WHAT THE TASK REQUIRES: Scan the records below. Copy every line in which the word "Województwo" appears.

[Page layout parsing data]
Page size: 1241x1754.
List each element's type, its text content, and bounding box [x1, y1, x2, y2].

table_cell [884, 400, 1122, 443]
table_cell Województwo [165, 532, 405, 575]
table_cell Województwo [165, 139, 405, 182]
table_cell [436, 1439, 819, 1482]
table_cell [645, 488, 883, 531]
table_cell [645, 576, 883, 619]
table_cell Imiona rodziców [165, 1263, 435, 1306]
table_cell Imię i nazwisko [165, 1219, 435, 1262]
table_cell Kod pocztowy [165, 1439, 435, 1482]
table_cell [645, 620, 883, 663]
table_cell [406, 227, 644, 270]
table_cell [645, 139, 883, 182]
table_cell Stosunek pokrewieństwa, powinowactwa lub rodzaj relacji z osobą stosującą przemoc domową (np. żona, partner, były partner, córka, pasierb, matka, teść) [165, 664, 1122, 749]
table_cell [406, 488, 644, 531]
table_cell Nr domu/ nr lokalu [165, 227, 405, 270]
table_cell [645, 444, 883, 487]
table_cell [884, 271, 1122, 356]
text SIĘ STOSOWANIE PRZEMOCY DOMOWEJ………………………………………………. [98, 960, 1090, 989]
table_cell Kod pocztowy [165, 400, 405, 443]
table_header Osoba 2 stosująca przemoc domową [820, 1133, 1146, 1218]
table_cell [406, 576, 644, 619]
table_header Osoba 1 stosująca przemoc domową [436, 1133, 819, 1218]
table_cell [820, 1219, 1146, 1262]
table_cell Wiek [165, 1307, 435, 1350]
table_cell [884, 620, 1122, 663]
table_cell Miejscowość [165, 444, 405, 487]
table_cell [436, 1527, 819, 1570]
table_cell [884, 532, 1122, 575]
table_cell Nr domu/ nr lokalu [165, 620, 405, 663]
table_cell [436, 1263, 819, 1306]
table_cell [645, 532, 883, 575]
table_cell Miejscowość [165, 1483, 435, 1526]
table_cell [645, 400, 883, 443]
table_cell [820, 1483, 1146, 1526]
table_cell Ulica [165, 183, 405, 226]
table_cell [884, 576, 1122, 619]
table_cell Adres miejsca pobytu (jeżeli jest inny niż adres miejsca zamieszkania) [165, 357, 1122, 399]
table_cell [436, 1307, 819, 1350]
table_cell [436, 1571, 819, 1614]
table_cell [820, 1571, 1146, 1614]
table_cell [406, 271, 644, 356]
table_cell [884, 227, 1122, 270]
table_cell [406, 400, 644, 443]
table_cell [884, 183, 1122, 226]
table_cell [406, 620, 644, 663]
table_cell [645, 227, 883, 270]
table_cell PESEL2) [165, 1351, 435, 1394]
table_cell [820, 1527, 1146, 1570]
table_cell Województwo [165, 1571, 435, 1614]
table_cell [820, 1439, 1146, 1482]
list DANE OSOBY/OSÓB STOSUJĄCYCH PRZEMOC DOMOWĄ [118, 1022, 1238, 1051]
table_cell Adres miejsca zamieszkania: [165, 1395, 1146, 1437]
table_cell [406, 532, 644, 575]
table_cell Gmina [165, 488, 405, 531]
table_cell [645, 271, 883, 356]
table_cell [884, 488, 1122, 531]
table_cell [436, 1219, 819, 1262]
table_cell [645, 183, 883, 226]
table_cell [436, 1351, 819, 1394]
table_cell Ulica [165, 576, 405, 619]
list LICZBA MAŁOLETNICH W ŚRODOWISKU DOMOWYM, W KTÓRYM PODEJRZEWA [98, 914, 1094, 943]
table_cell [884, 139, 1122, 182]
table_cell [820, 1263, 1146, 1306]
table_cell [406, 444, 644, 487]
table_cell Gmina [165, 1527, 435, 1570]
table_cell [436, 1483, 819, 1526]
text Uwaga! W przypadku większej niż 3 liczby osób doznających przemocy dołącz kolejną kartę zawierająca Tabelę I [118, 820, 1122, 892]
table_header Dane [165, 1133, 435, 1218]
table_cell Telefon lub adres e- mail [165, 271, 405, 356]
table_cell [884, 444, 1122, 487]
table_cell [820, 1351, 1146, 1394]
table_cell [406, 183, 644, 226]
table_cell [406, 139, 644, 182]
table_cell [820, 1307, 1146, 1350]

RESULT OF THE EXERCISE:
table_cell Województwo [165, 532, 405, 575]
table_cell Województwo [165, 139, 405, 182]
table_cell Województwo [165, 1571, 435, 1614]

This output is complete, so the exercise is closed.